“It takes you,” he said, “to rush in where angels fear to tread. Welcome to my parlor! What a fool! My God! You heard what Harry West had to say before he died, and you came straight here.”
“I don’t know how you know it. But I did talk to your son. I did hear what he said. And I came here to tell you. And to tell you that there will be no more dealings between us. I am going straight from here to tell the proper authorities what I know.”
“Aren’t you going to punch my face first? That’s what you’d like to do. It’s in your eyes. But you’re afraid.”
“I am not afraid,” said Wilmot, “and you know it.”
For answer the legless man picked up a silver dollar from among the papers in front of him, and broke it savagely into four pieces. “Afraid!” he said. “Afraid! Afraid!”
Wilmot took a step forward. “It would give me the greatest pleasure,” he said quietly, “to knock your head off. Unfortunately you are a cripple.”
Blizzard said nothing, and presently, white with anger and contempt, Wilmot turned and tried the handle of the door by which he had entered. Blizzard laughed.
[Illustration “Climb out of that chair, and let me out of this house”]
“This door is locked,” said Wilmot.
“You are a prisoner in this house.”
“I am, am I?”
Quick as lightning he had drawn and levelled at the legless man an automatic pistol of the largest calibre. The legless man did not move an inch, change expression, or take his eyes from Wilmot’s.
Wilmot advanced till only the table separated them. “You will,” he said, “climb out of that chair, and let me out of this house, walking in front of me.”
The legless beggar appeared to consider the matter. There was silence. Wilmot shifted the position of his feet, and the floor boards under them creaked.
Blizzard appeared to have made up his mind. He spread his hands on the table as if to help himself out of his chair. The palm of his right hand, unknown to Wilmot, covered an electric push-button.

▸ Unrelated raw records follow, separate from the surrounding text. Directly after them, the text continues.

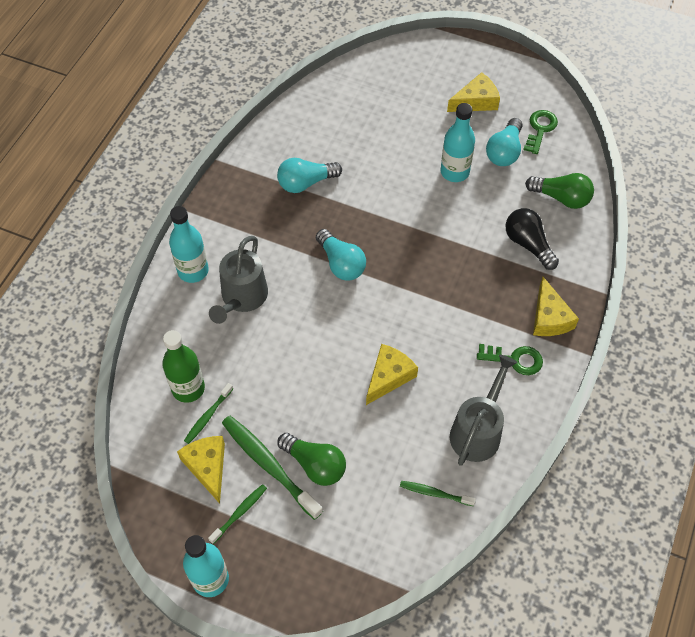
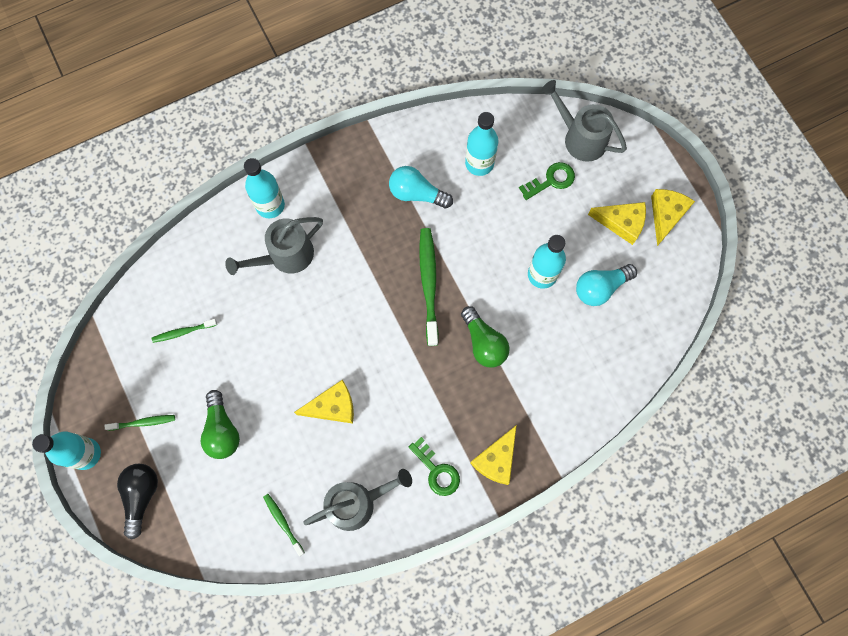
camera: 40 degrees right, 15 degrees up
green bottle [162,330,205,403] -> none
yellow cheese [177,436,225,504] -> yellow cheese moved to [651,189,695,246]
green toothbrush [222,415,323,520] -> green toothbrush moved to [419,228,439,346]
turquoise light bulb [316,229,366,280] -> none
black light bulb [506,208,559,270] -> black light bulb moved to [117,464,158,539]
green key [523,110,558,154] -> green key moved to [519,162,575,200]
green light bulb [525,173,594,209] -> green light bulb moved to [461,306,510,368]
none -> turquoise bottle [465,112,498,176]
none -> grey watering can [541,80,627,162]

“Perhaps,” said Blizzard, “you won’t be in such a hurry to go after you hear that Miss Barbara Ferris is also a prisoner in this house—”
In horror and bewilderment Wilmot allowed the muzzle of his automatic to swerve. In that moment the palm of the legless man’s right hand pressed upon the button, and the square of the floor upon which Wilmot stood dropped like the trap of a gallows, and he fell through the opening into darkness.

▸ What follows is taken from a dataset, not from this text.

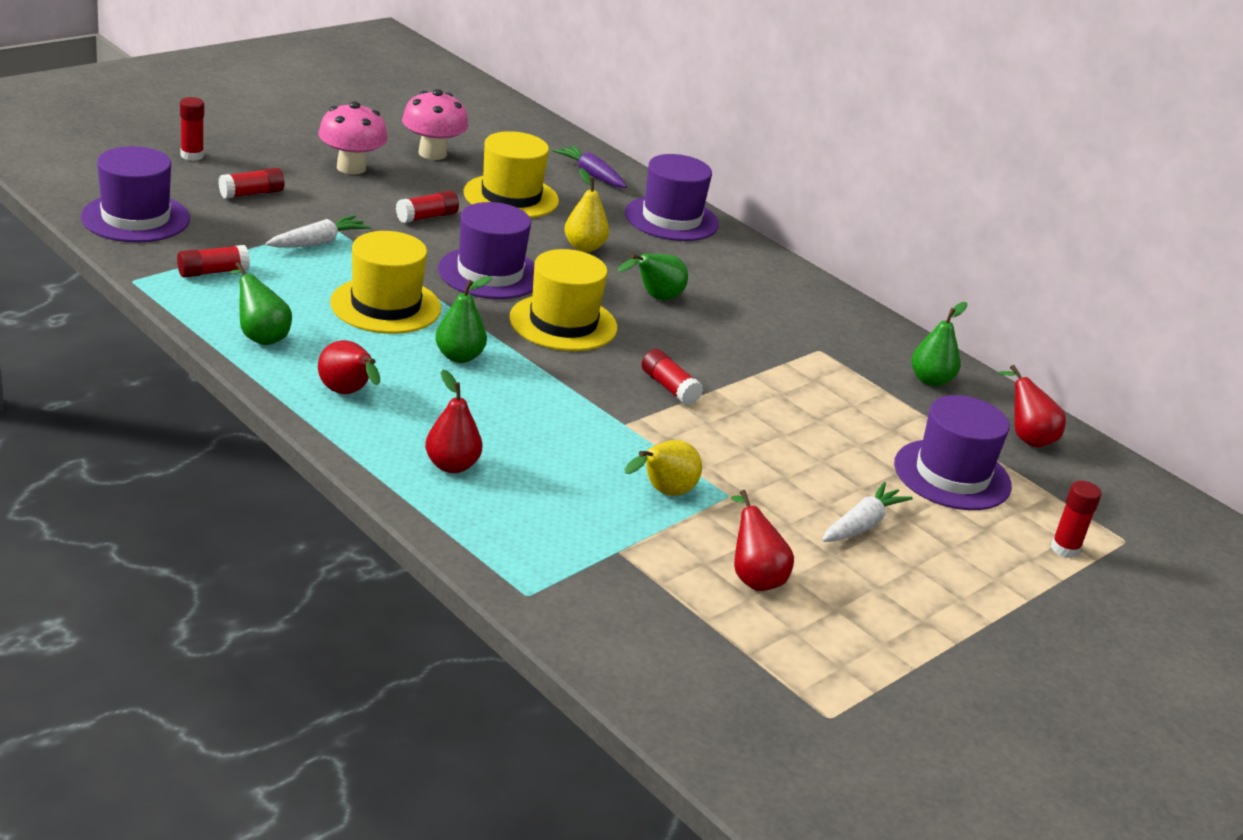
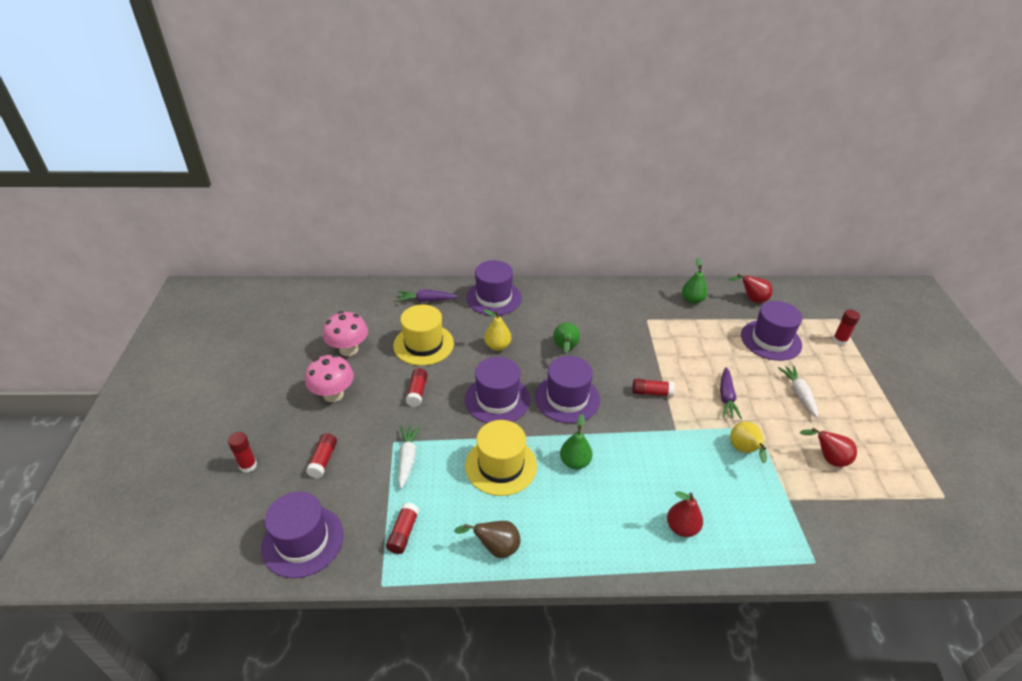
camera: 45 degrees left, 10 degrees up
green pear [229,262,292,345] -> brown pear [454,521,520,558]
red pear [318,340,380,394] -> none
yellow hat [509,249,617,351] -> purple hat [535,356,600,423]
none -> purple carrot [720,367,742,419]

He was neither stunned nor bruised, and he began to grope about for the pistol which in the sudden descent had been knocked from his hand. The only light came from the open trap in the floor above. Something fell softly at his feet; he picked it up. It was a cloth, saturated with chloroform. He flung it from him, and began with a new haste to grope and fumble for his pistol.
Another cloth fell, and another. Distant and ugly laughter fell with them. More cloths, and already the air in the place reeked with chloroform.